## REQUIREMENT:
Transcribe the listing verbatim. Do not carry over any pictures.

## INPUT DATA:

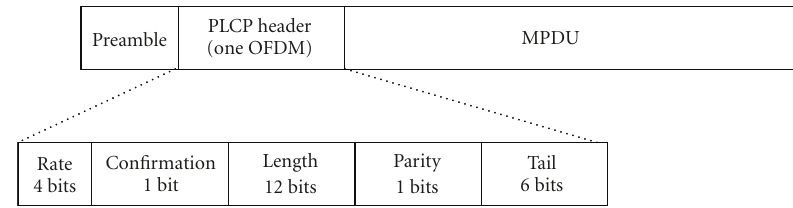
Figure 3: Fig. 3. PLCP header structure with confirmation subfield in Data packet.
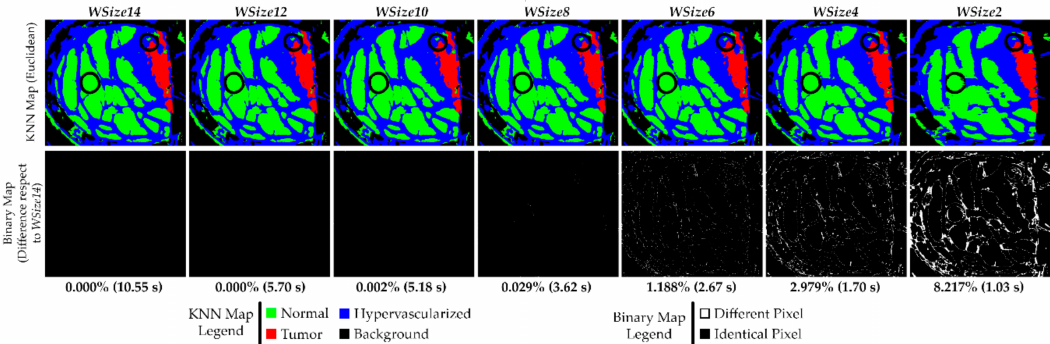
Figure 10. Results of the KNN filtering algorithm obtained from the P2C1 image using the Euclidean distance. The first row shows the filtered classification maps generated using different window sizes. The second row presents the binary maps where the pixel differences between the current generated map and the reference one ( WSize14 ) are shown . In addition, the percentage of differences and the execution time results are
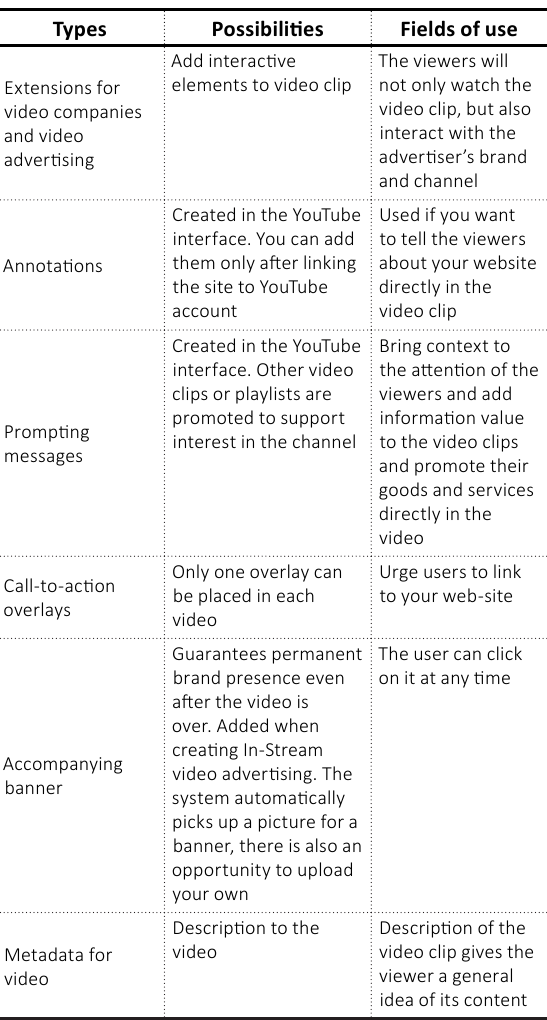
Table 1. Video advertising effects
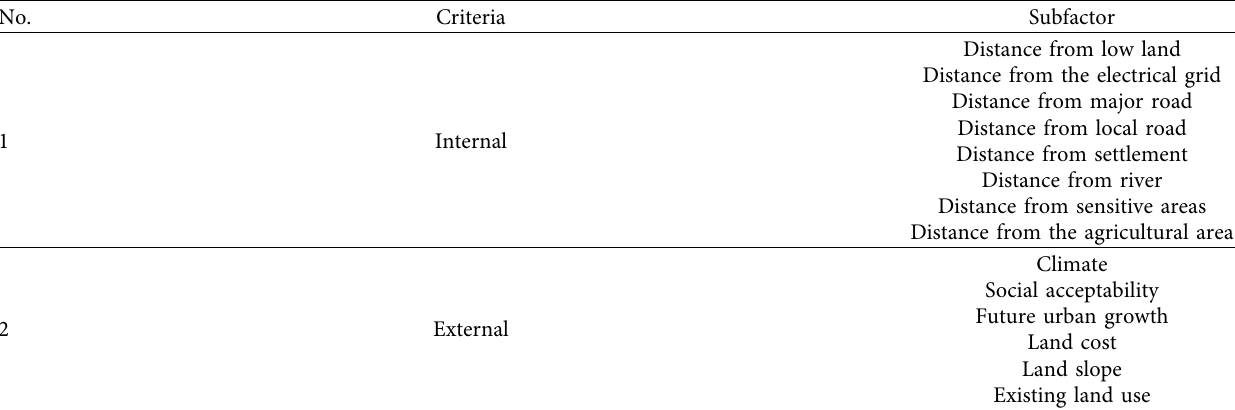
Table 10: The classification of subfactors into internal or external criteria based on SWOT analysis.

## SOLUTION FOR THIS PROBLEM:
Figure 3: Fig. 3. PLCP header structure with confirmation subfield in Data packet.
Figure 10. Results of the KNN filtering algorithm obtained from the P2C1 image using the Euclidean distance. The first row shows the filtered classification maps generated using different window sizes. The second row presents the binary maps where the pixel differences between the current generated map and the reference one ( WSize14 ) are shown . In addition, the percentage of differences and the execution time results are
Table 1. Video advertising effects
Table 10: The classification of subfactors into internal or external criteria based on SWOT analysis.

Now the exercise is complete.